Bijvoorbeeld in het tweede jaar kan van het belastingkrediet dat oorspronkelijk 10.000 euro was, nog eens 3.000 verrekend worden. De negatief belaste reserve ter waarde van 7.000 wordt verminderd met 3.000 en bedraagt op het einde van het boekjaar 4.000.

In de jaren dat er geen verrekening is, moeten er ook fiscaal geen correcties gebeuren en blijft de negatieve belaste reserve voor hetzelfde bedrag staan.

Eenmalig belastingkrediet voor onderzoek en ontwikkeling : terugbetaling na vijf jaar

Als er na vijf opeenvolgende jaren nog steeds een gedeelte is dat niet verrekend kon worden, dan wordt dit bedrag terugbetaald. De negatieve belaste reserve moet in dat jaar op nul worden gezet. Dit zorgt voor een verhoging van de reserves, en dus de belastbare basis.

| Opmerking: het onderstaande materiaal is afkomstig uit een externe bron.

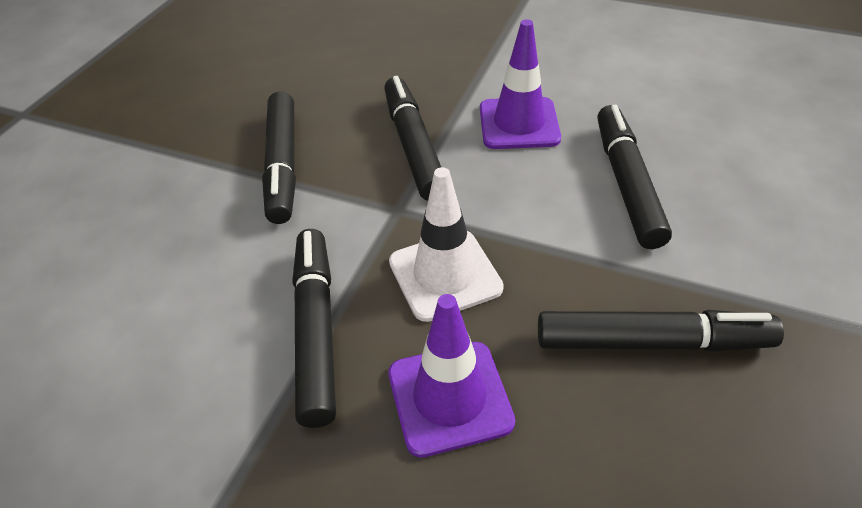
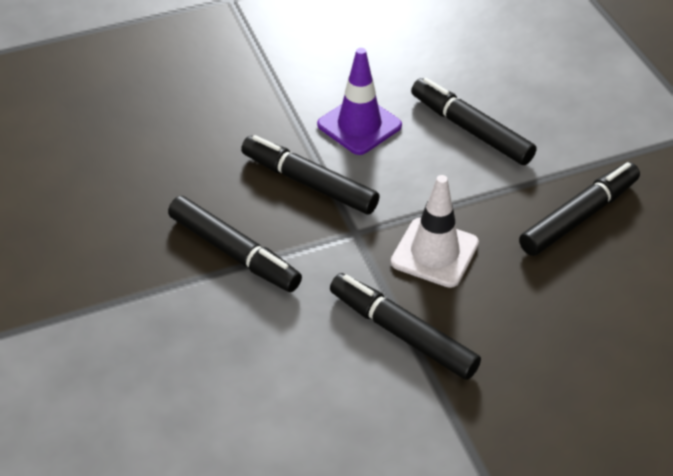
camera: 45 degrees left, 0 degrees up
purple traffic cone [388,294,515,458] -> none

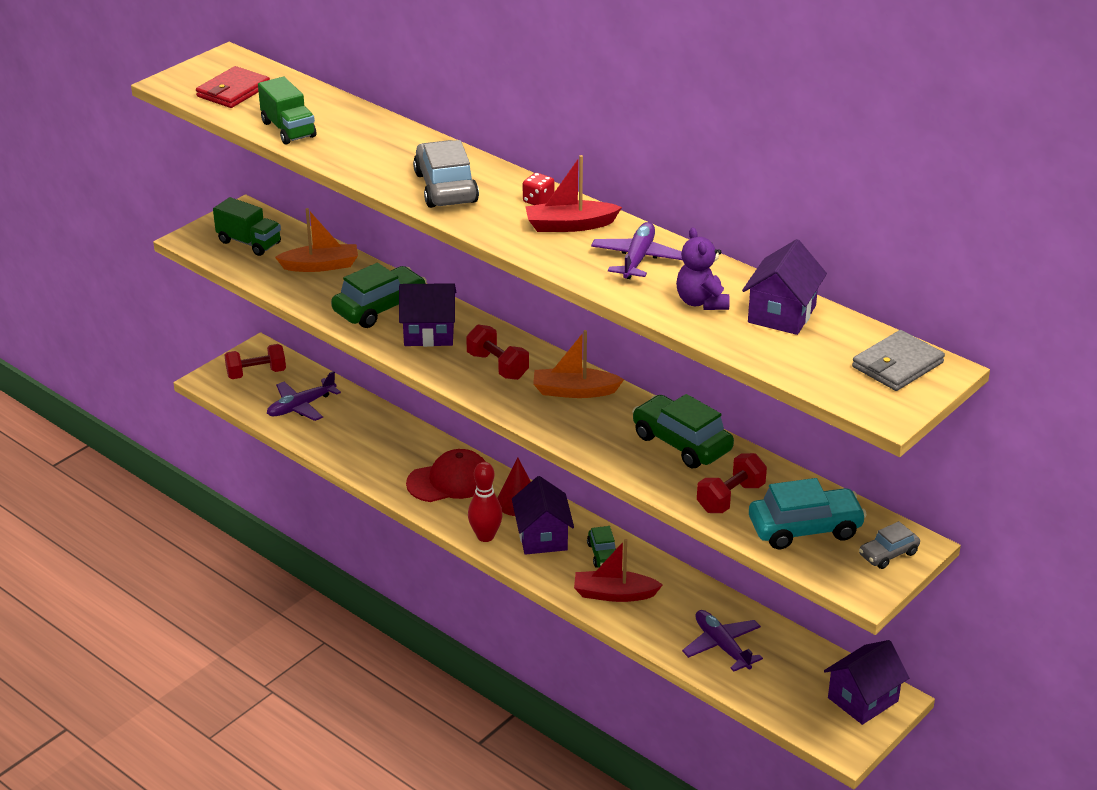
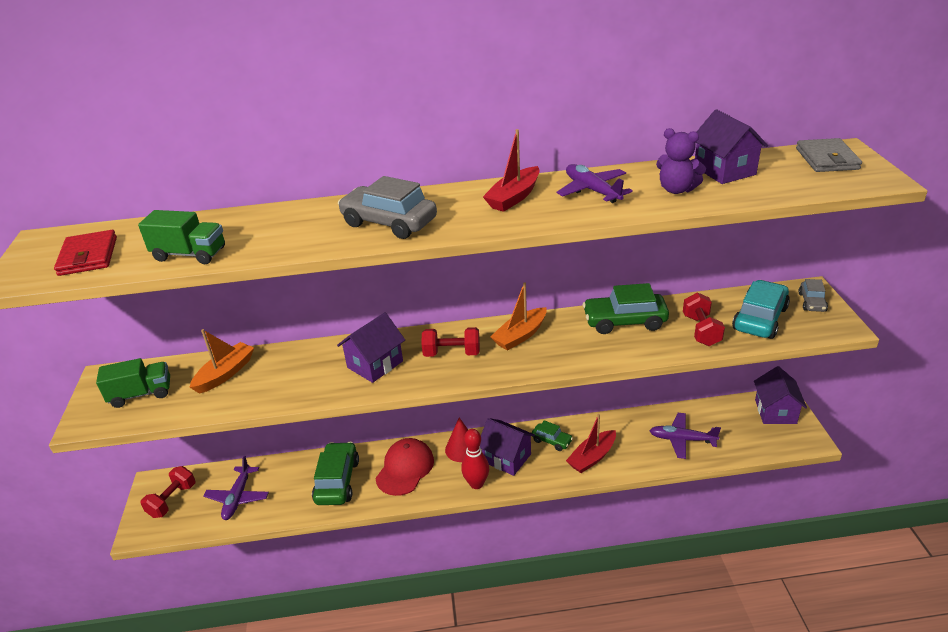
camera: 45 degrees left, 0 degrees up
green car [331,263,427,328] -> green car moved to [312,442,359,505]
red dice [523,173,554,205] -> none

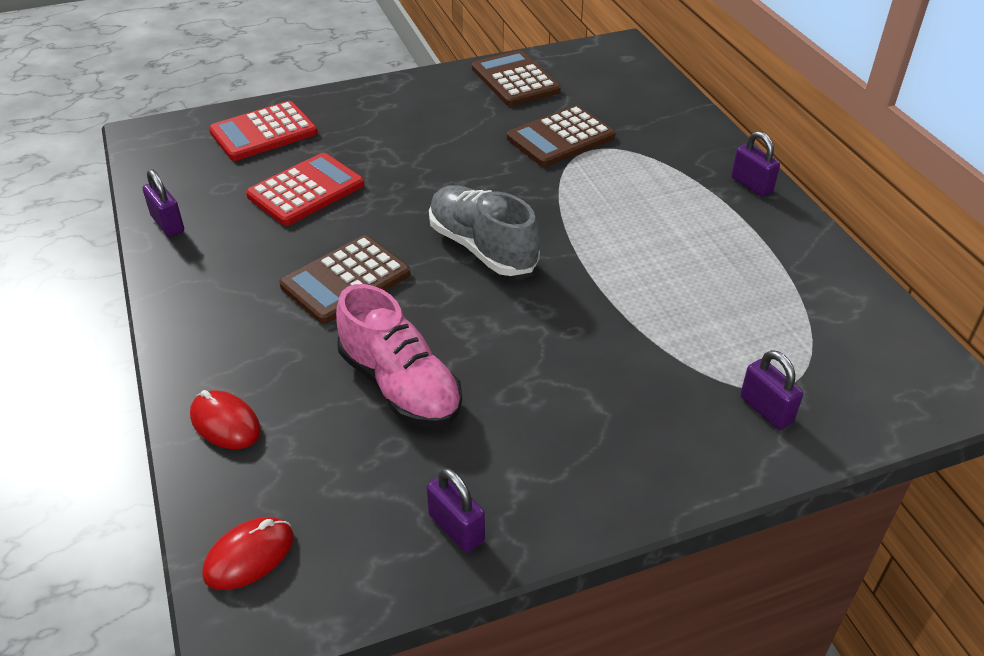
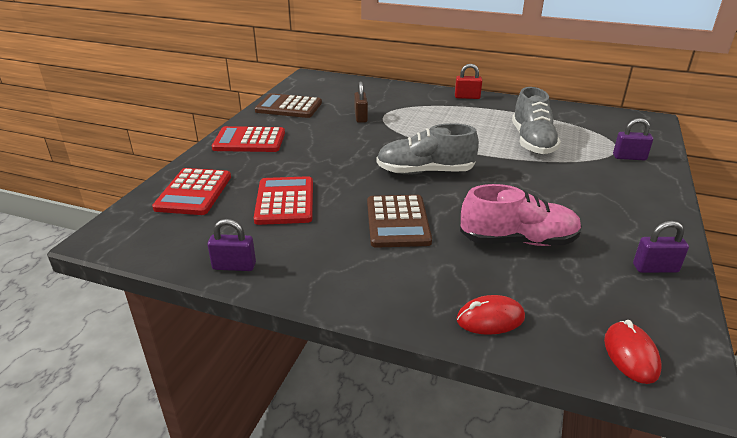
camera: 50 degrees left, 10 degrees down
brown calculator [507,105,615,167] -> brown padlock [354,81,368,123]
purple padlock [731,131,780,197] -> red padlock [455,64,482,99]
none -> red calculator [212,126,285,152]
none -> grey shoe [512,87,561,154]

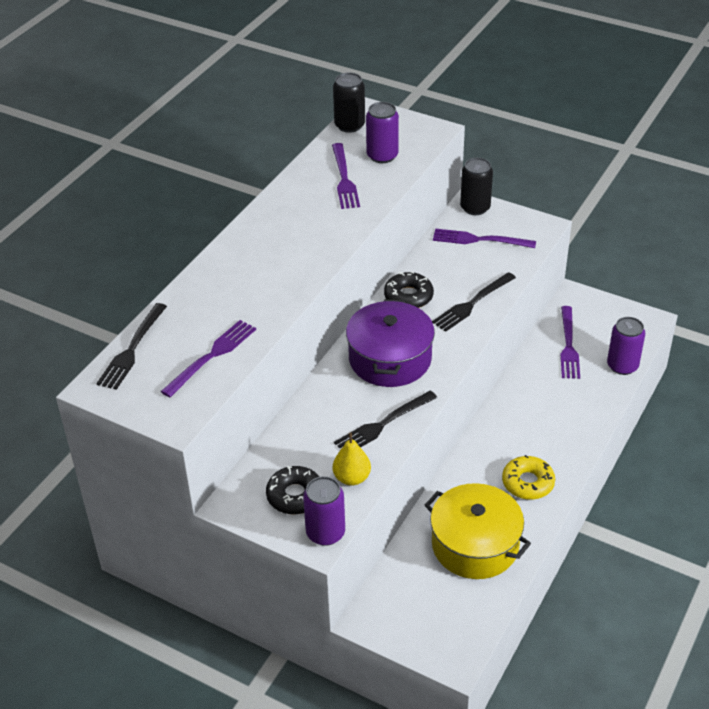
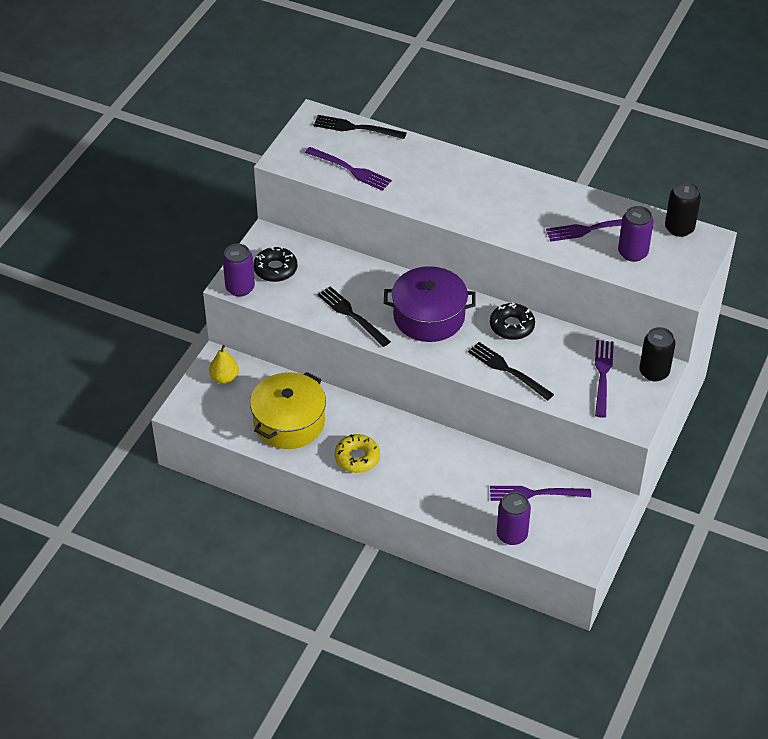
camera: 85 degrees right, 5 degrees up
yellow pear [333,432,371,486] -> yellow pear moved to [209,345,239,384]

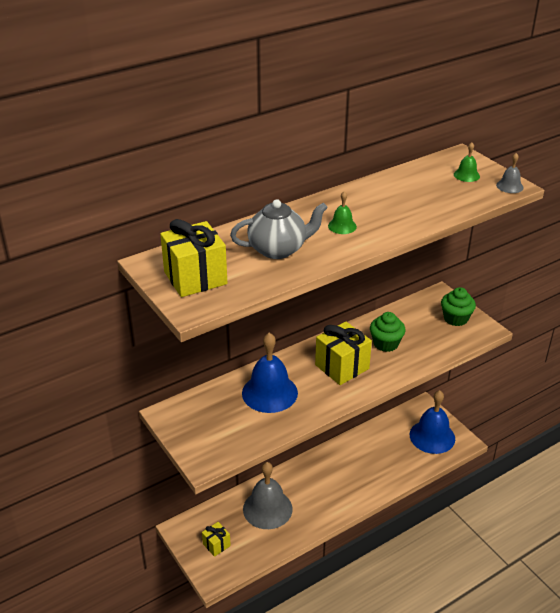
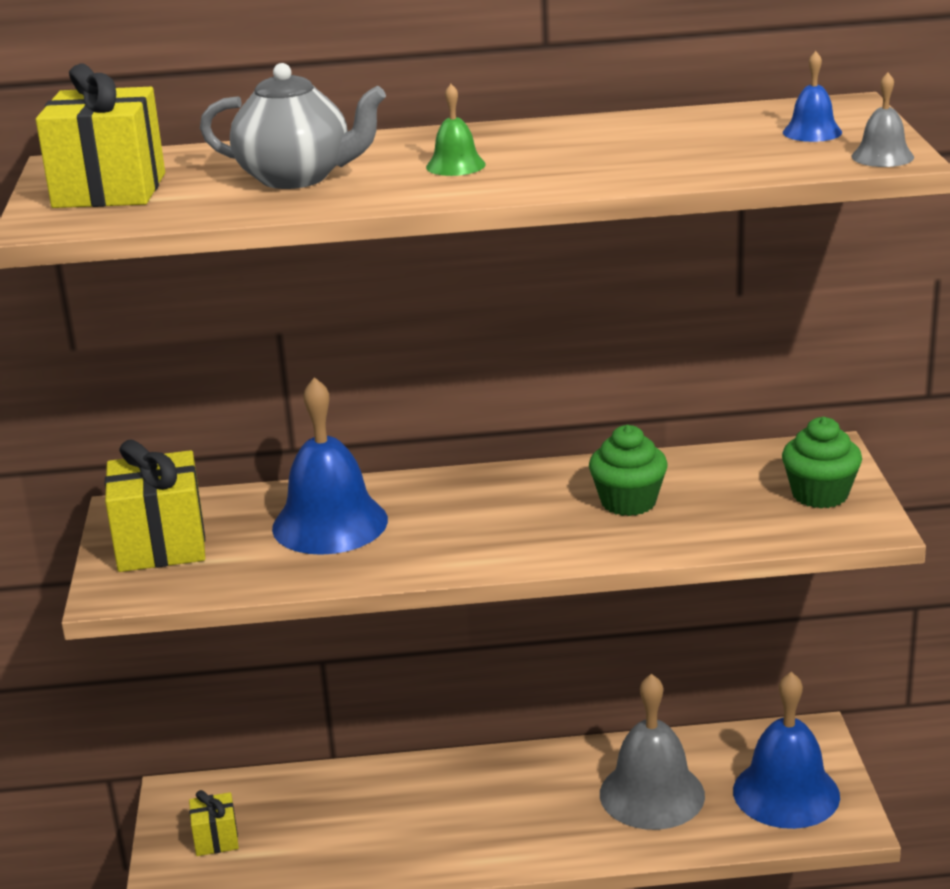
camera: 30 degrees right, 10 degrees down
grey bell [243,462,292,529] -> grey bell moved to [600,673,705,830]
yellow gift [315,321,372,385] -> yellow gift moved to [105,440,205,572]
green bell [454,142,480,182] -> blue bell [783,51,842,142]

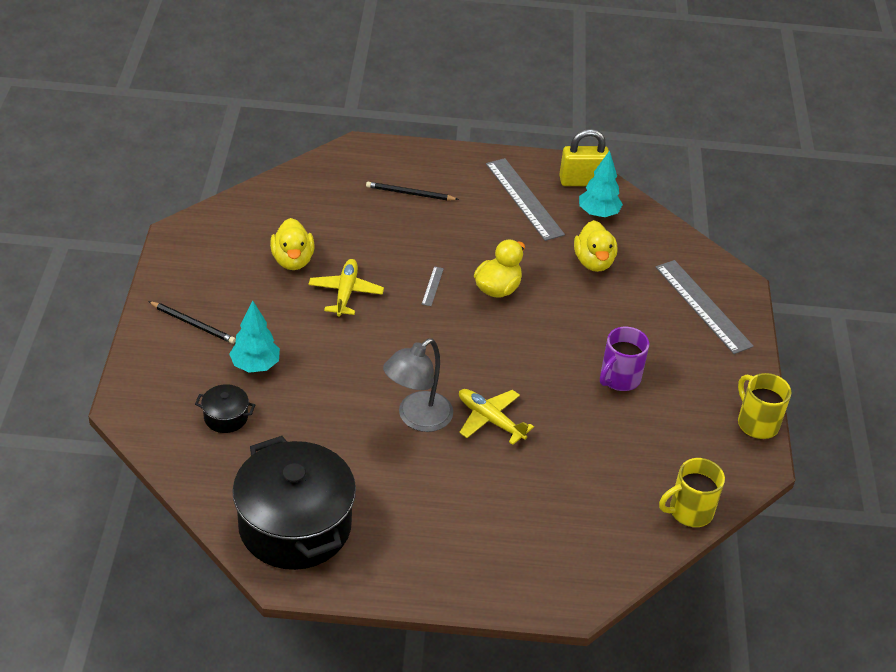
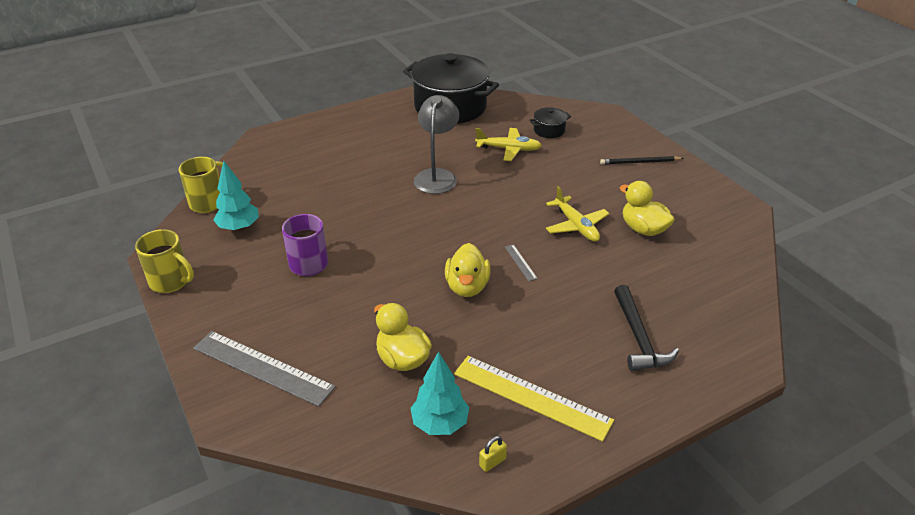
camera: 150 degrees right, 5 degrees down
turquoise tree [229,300,280,373] -> turquoise tree moved to [214,161,259,231]
black pencil [366,182,459,201] -> black hammer [614,285,679,371]
yellow plane [459,389,534,445] -> yellow plane moved to [475,128,542,161]
grey ruler [486,158,565,241] -> yellow ruler [454,356,614,442]
yellow padlock [559,129,609,186] -> yellow padlock [479,436,507,472], size x0.43

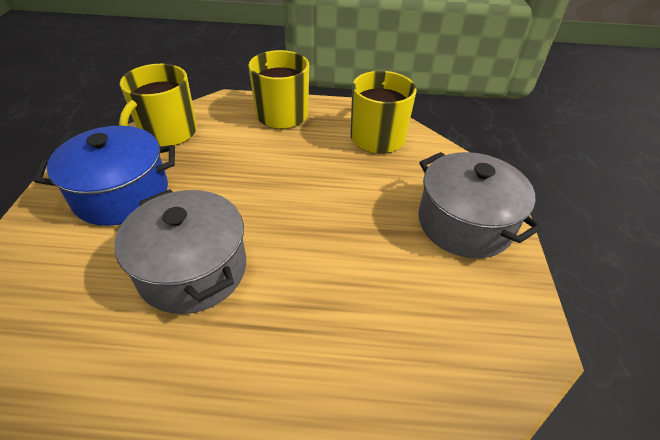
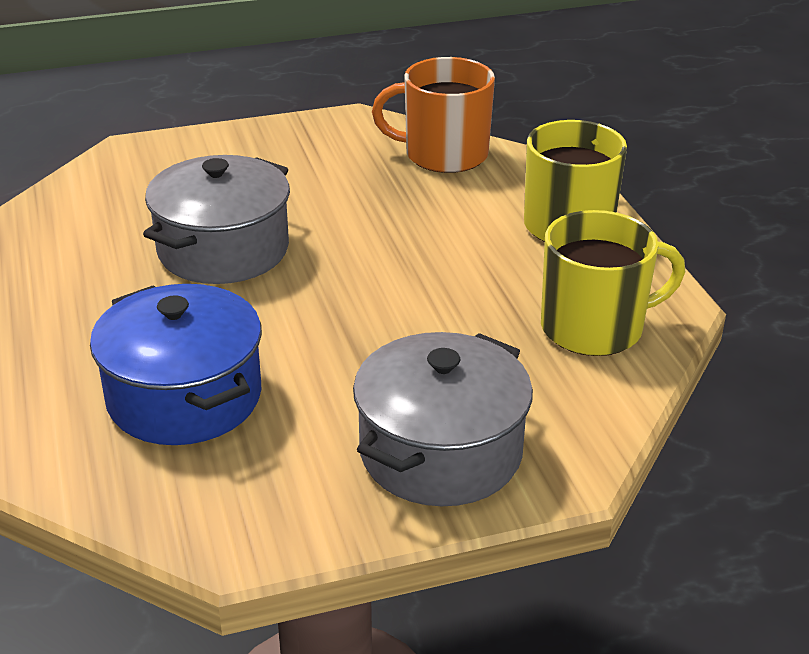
camera: 70 degrees right, 10 degrees down
blue pot [34,126,175,226] -> blue pot moved to [90,284,262,445]
yellow mug [119,64,197,147] -> orange mug [372,57,495,173]

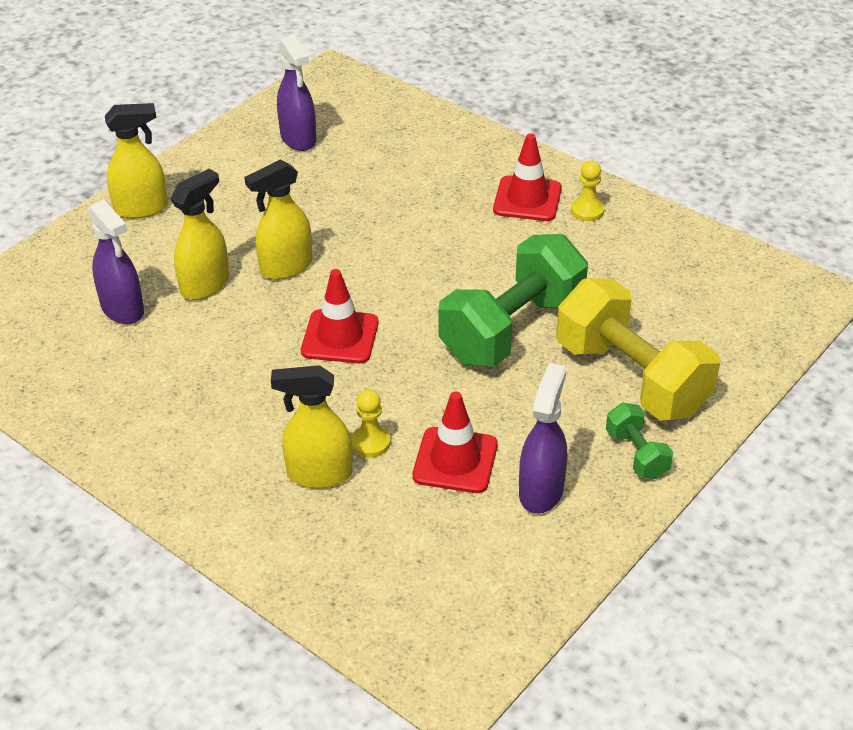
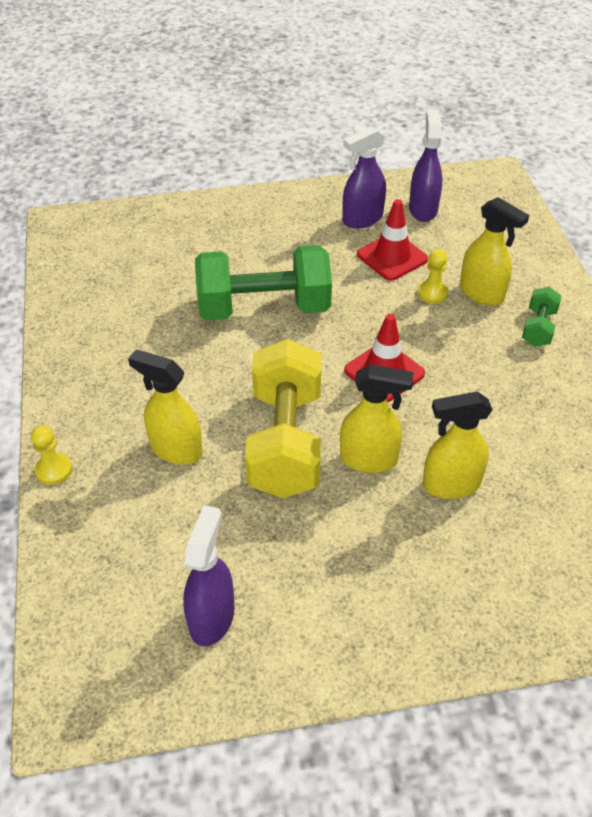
camera: 140 degrees left, 5 degrees up
purple spray bottle [87,199,144,324] -> purple spray bottle moved to [409,110,442,222]
yellow spray bottle [105,103,168,219] -> yellow spray bottle moved to [128,350,203,464]
red traffic cone [493,133,562,221] -> none
yellow dumbbell [556,278,720,421] -> yellow dumbbell moved to [245,339,321,498]
yellow pawn [571,160,605,221] -> yellow pawn moved to [31,425,72,485]
green dumbbell [606,403,673,479] -> green dumbbell moved to [522,287,561,347]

Om de fiscale neutraliteit te verzekeren, moet de begintoestand van de reserves met eenzelfde bedrag worden verhoogd (Vak I. - Reserves, j) aanpassing in meer van de begintoestand van de reserves, andere, code 007).

In het voorbeeld wordt de negatieve belaste reserve verminderd met 4.000 euro en dus op 0 euro gezet. De begintoestand van de reserves wordt verhoogd met 4.000 euro. Op die manier is er geen beweging van de belastbare reserves en dus geen invloed op het belastbare resultaat.

Gespreid belastingkrediet voor onderzoek en ontwikkeling : zelfde fiscale behandeling

De fiscale verwerking van het gespreid belastingkrediet voor onderzoek en ontwikkeling loopt gelijk met de fiscale verwerking van het eenmalig belastingkrediet.